We will replace "verified" with "self-verified" to enhance the rigor of the text, emphasizing that this is an internal validation process only relying on the LLM itself to prevent such ambiguity.
Although the LLM in RaLU may misjudge a unit, this is not a self-preference bias. Self-preference bias occurs when the LLM favors answers aligned with its training distribution, deviating from human preferences [1]. In RaLU, self-judgment only assesses correctness—misclassifying an incorrect unit as correct is an error (not a bias), affecting its final accuracy, not human-aligned processes. A more relevant issue might be confidently incorrect predictions, where the LLM overestimates its answers' correctness. To mitigate this, RaLU separates program generation and judgment/refinement into different dialogues, obscuring the units' source. Additionally, units are extracted from generated programs with modified indicators, reducing overconfidence in familiar distributions. [1] S. Dhuliawala, et. al, "A Diachronic Perspective on User Trust in AI under Uncertainty”
The questions are around alignment: cross-unit alignment, inter-statement alignment, and unit-to-program alignment. RaLU employs conditional generation. Though it doesn’t guarantee absolute consistency, its strength lies in dynamic context modeling and flexible dependency capture, avoiding the rigidity of hard constraints.

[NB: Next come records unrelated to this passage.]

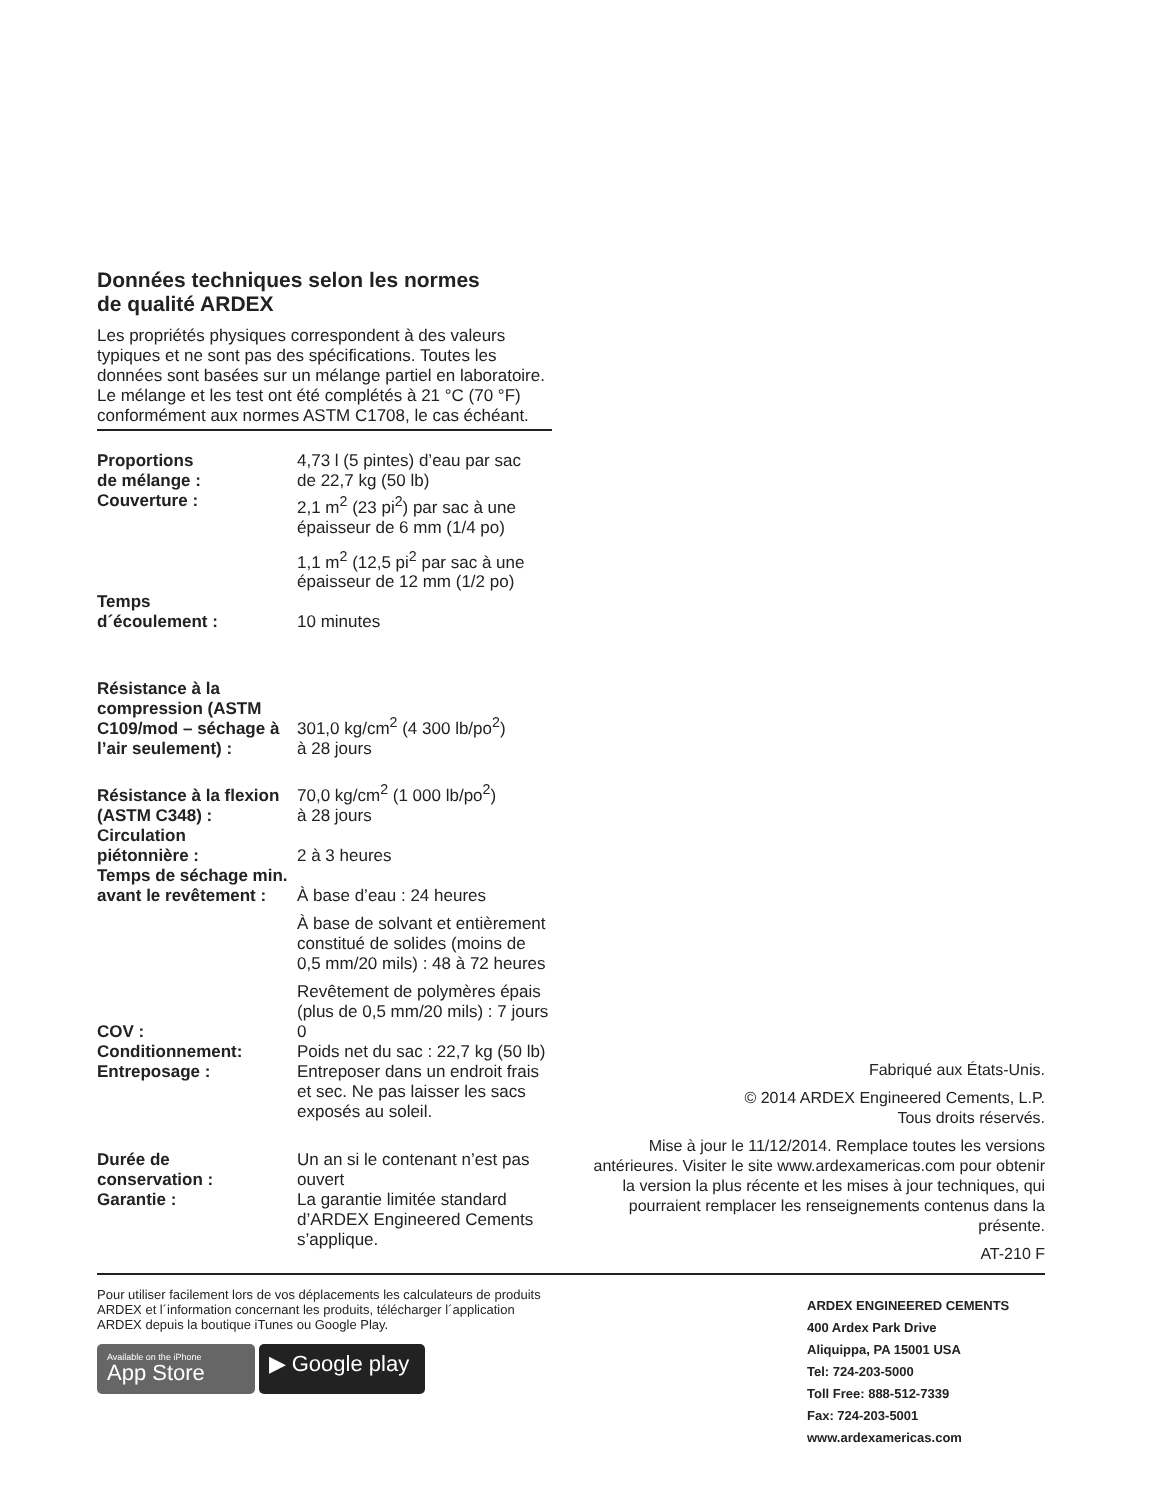Données techniques selon les normes
de qualité ARDEX
Les propriétés physiques correspondent à des valeurs typiques et ne sont pas des spécifications. Toutes les données sont basées sur un mélange partiel en laboratoire. Le mélange et les test ont été complétés à 21 °C (70 °F) conformément aux normes ASTM C1708, le cas échéant.
| Proportions de mélange : | 4,73 l (5 pintes) d’eau par sac de 22,7 kg (50 lb) |
| Couverture : | 2,1 m<sup>2</sup> (23 pi<sup>2</sup>) par sac à une épaisseur de 6 mm (1/4 po) |
| | 1,1 m<sup>2</sup> (12,5 pi<sup>2</sup> par sac à une épaisseur de 12 mm (1/2 po) |
| Temps d´écoulement : | 10 minutes |
| Résistance à la compression (ASTM C109/mod – séchage à l’air seulement) : | 301,0 kg/cm<sup>2</sup> (4 300 lb/po<sup>2</sup>) à 28 jours |
| Résistance à la flexion (ASTM C348) : | 70,0 kg/cm<sup>2</sup> (1 000 lb/po<sup>2</sup>) à 28 jours |
| Circulation piétonnière : | 2 à 3 heures |
| Temps de séchage min. avant le revêtement : | À base d’eau : 24 heures |
| | À base de solvant et entièrement constitué de solides (moins de 0,5 mm/20 mils) : 48 à 72 heures |
| | Revêtement de polymères épais (plus de 0,5 mm/20 mils) : 7 jours |
| COV : | 0 |
| Conditionnement: | Poids net du sac : 22,7 kg (50 lb) |
| Entreposage : | Entreposer dans un endroit frais et sec. Ne pas laisser les sacs exposés au soleil. |
| Durée de conservation : | Un an si le contenant n’est pas ouvert |
| Garantie : | La garantie limitée standard d’ARDEX Engineered Cements s’applique. |
Fabriqué aux États-Unis.
© 2014 ARDEX Engineered Cements, L.P.
Tous droits réservés.
Mise à jour le 11/12/2014. Remplace toutes les versions antérieures. Visiter le site www.ardexamericas.com pour obtenir la version la plus récente et les mises à jour techniques, qui pourraient remplacer les renseignements contenus dans la présente.
AT-210 F
Pour utiliser facilement lors de vos déplacements les calculateurs de produits ARDEX et l´information concernant les produits, télécharger l´application ARDEX depuis la boutique iTunes ou Google Play.
Available on the iPhone
App Store ▶ Google play
ARDEX ENGINEERED CEMENTS
400 Ardex Park Drive
Aliquippa, PA 15001 USA
Tel: 724-203-5000
Toll Free: 888-512-7339
Fax: 724-203-5001
www.ardexamericas.com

Corss-Unit: Units are constrained by prior ones during refinement, aided by Transformer’s self-attention for implicit semantic linking. For example, variable name changes in earlier units propagate to later ones. Hard constraints risk inconsistencies if dependencies are incomplete.
Code: Theoretically feasible, but RaLU prioritizes logic over syntax. Forced concatenation imposes rigid boundaries, whereas LLM regeneration dynamically optimizes interfaces (e.g., auto-completing variables) and adheres to syntax rules via pre-trained knowledge.
Synthesis: Conditional generation may introduce minor misalignment, but RaLU’s verification units steer the LLM toward valid solutions. Hard constraints risk overfitting to rules at the expense of semantics (e.g., redundant type conversions). Key logic (e.g., boundary handling) is preserved via attention weights, while non-critical parts are optimized—mimicking human programming cognition.

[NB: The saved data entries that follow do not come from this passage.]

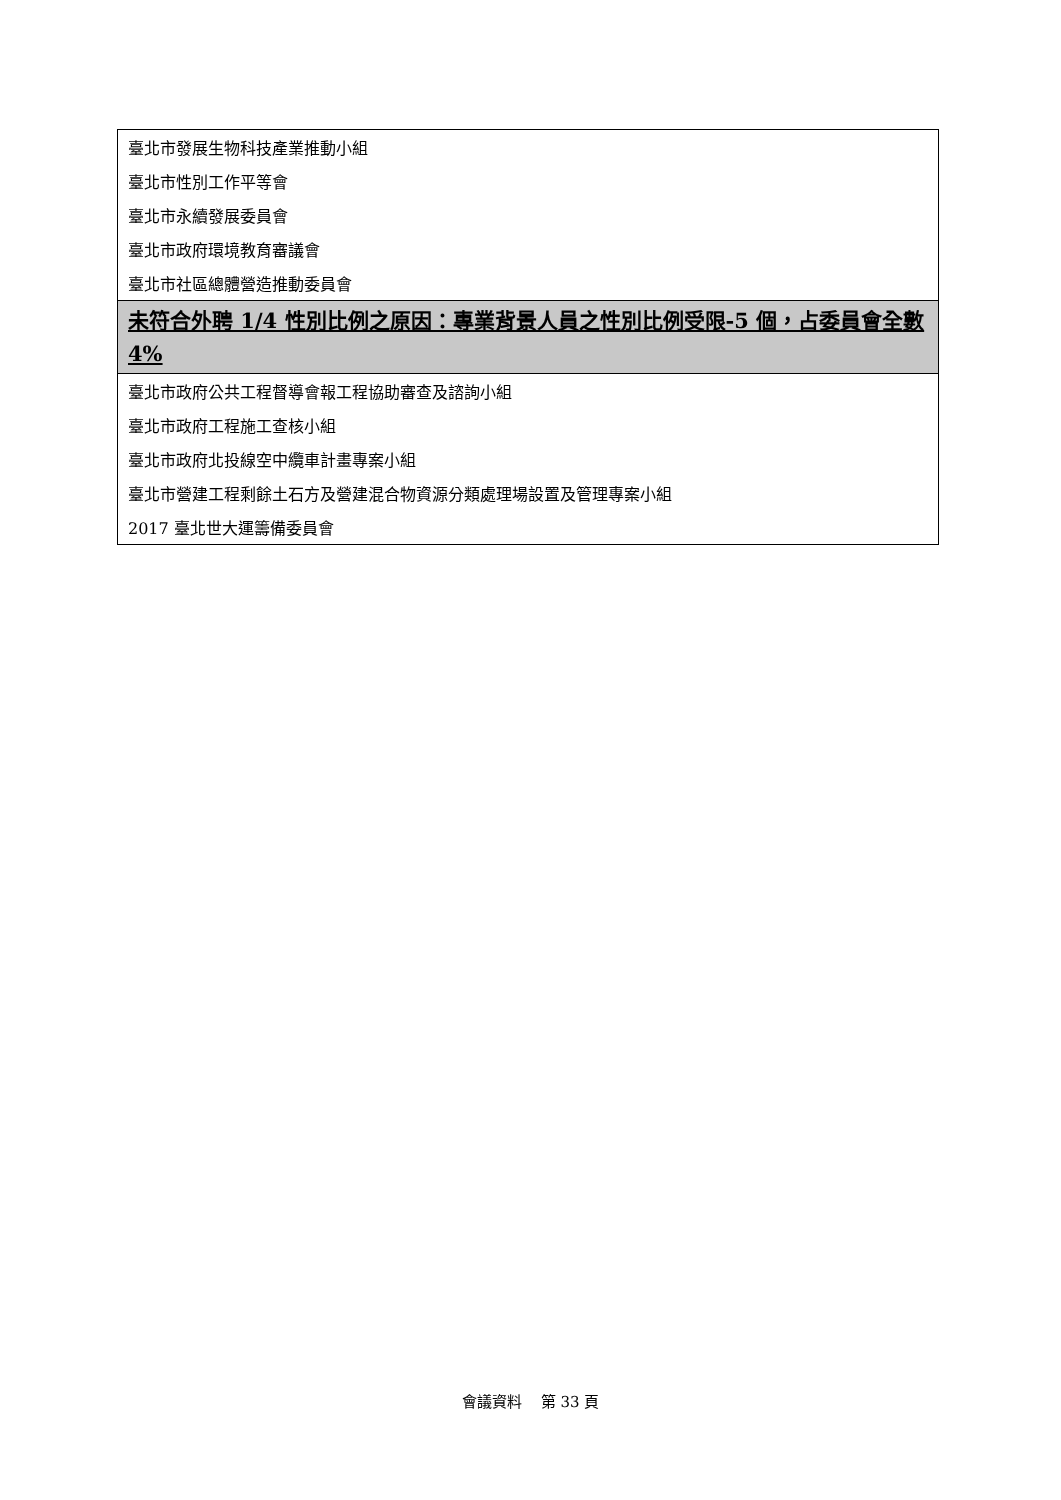| 臺北市發展生物科技產業推動小組 |
| 臺北市性別工作平等會 |
| 臺北市永續發展委員會 |
| 臺北市政府環境教育審議會 |
| 臺北市社區總體營造推動委員會 |
| 未符合外聘 1/4 性別比例之原因：專業背景人員之性別比例受限-5 個，占委員會全數 4% |
| 臺北市政府公共工程督導會報工程協助審查及諮詢小組 |
| 臺北市政府工程施工查核小組 |
| 臺北市政府北投線空中纜車計畫專案小組 |
| 臺北市營建工程剩餘土石方及營建混合物資源分類處理場設置及管理專案小組 |
| 2017 臺北世大運籌備委員會 |
會議資料 第 33 頁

The decision is not made by the LLM. Each node in CFG has <= 2 children (if, else); We traverse CFG using depth-first search, organizing the nodes along the way into units to be entered in the order.

最终决定Accept (poster)

2025-05-01

The paper presents a novel prompting/structured reasoning approach to tackle complex reasoning tasks by aligning a set of logical units between the generated program and their corresponding NL descriptions.

Reviewers consider this idea is novel. It shows very solid improvements on several different benchmarks in the experiments.

Please update the paper for camera ready according to the review comments, e.g., provide the inference cost.